Antimicrobial resistance (AMR) and sepsis are deeply connected. When the bacteria causing an infection are resistant to standard antibiotics, treatment is delayed or less effective, giving sepsis more time to progress. An estimated 10% of sepsis deaths worldwide are attributable to antimicrobial resistance. This makes antibiotic stewardship, the practice of using antibiotics carefully and only when needed, a critical part of the WHO’s sepsis prevention strategy.

Prevention Strategies the WHO Recommends

Because sepsis starts with an infection, preventing infections is the most effective way to prevent sepsis. The WHO emphasizes infection prevention and control (IPC) at every level: in hospitals, clinics, and communities. Hand hygiene is a cornerstone. The WHO’s annual “Save Lives: Clean Your Hands” campaign on May 5 specifically highlights the role of hand hygiene in preventing sepsis in healthcare settings.

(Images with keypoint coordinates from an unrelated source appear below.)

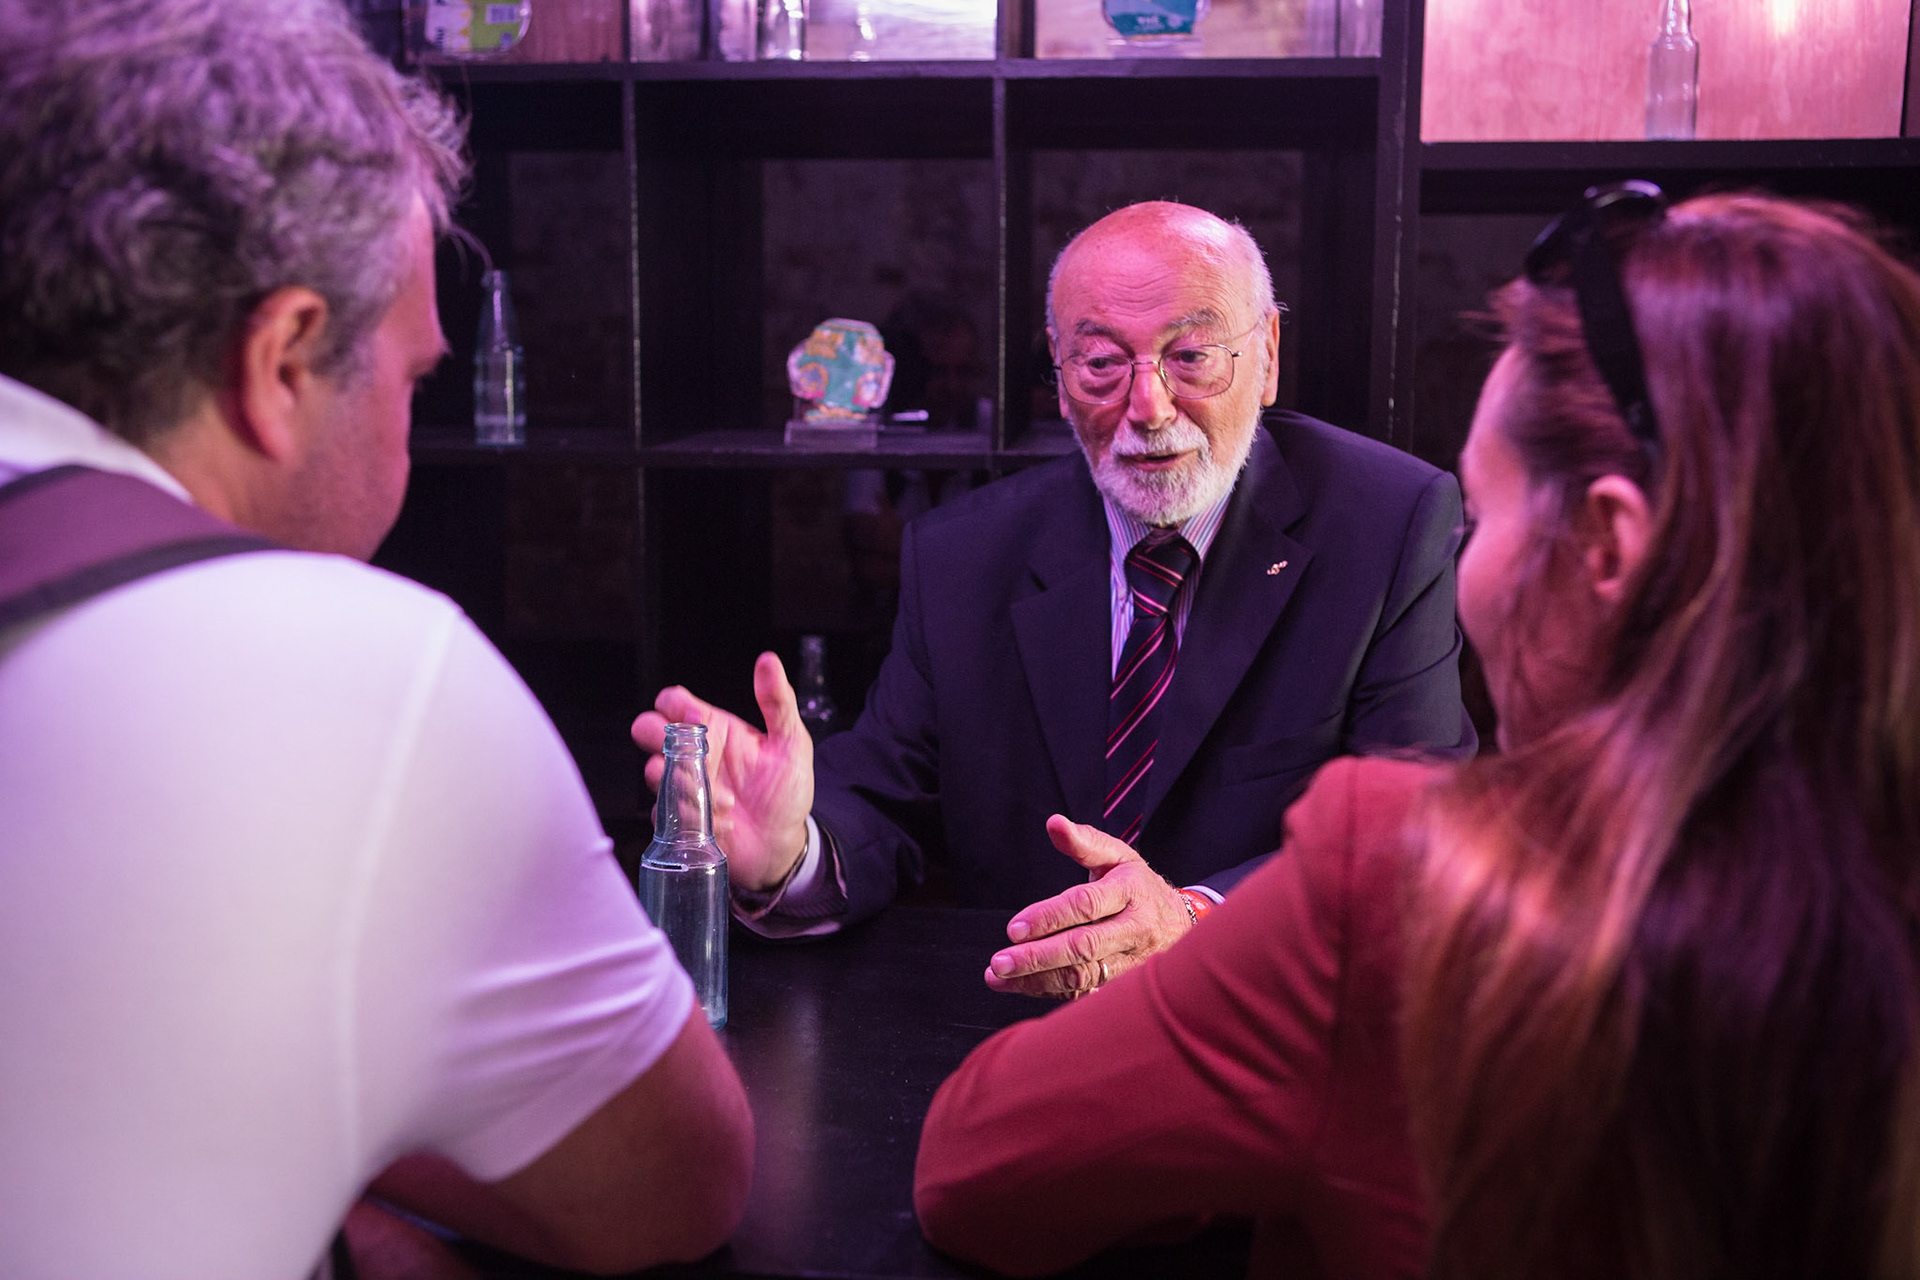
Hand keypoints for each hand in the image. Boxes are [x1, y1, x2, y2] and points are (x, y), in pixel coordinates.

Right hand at [631, 652, 813, 891]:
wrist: (782, 842)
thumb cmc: (787, 790)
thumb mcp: (791, 741)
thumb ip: (777, 701)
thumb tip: (768, 661)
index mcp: (715, 728)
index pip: (674, 703)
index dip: (674, 705)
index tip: (695, 718)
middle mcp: (692, 754)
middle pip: (648, 730)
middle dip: (654, 735)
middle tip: (681, 750)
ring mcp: (682, 786)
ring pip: (652, 771)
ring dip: (683, 782)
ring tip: (723, 797)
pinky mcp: (678, 818)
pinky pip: (665, 812)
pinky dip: (692, 816)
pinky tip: (723, 820)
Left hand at [982, 815, 1193, 998]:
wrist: (1183, 927)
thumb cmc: (1139, 886)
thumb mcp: (1119, 856)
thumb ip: (1084, 841)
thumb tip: (1054, 823)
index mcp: (1131, 891)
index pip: (1086, 905)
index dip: (1049, 917)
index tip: (1014, 928)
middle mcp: (1134, 929)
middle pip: (1084, 947)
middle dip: (1039, 956)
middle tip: (1001, 961)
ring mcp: (1131, 961)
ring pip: (1083, 977)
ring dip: (1037, 980)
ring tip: (999, 977)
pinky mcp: (1123, 983)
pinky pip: (1084, 993)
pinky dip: (1049, 991)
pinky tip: (1020, 986)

Beyond hand washing, the WHO advocates for clean water, sanitation, and hygiene infrastructure in health facilities as a baseline requirement. The joint WHO/UNICEF Global Action Plan for water, sanitation, and hygiene in healthcare facilities recognizes that sustained improvements in these basic services are essential for reducing healthcare-associated infections that lead to sepsis. Vaccination is another prevention pillar, since immunizing against common pathogens like influenza and pneumococcal disease reduces the infections that can trigger sepsis in the first place.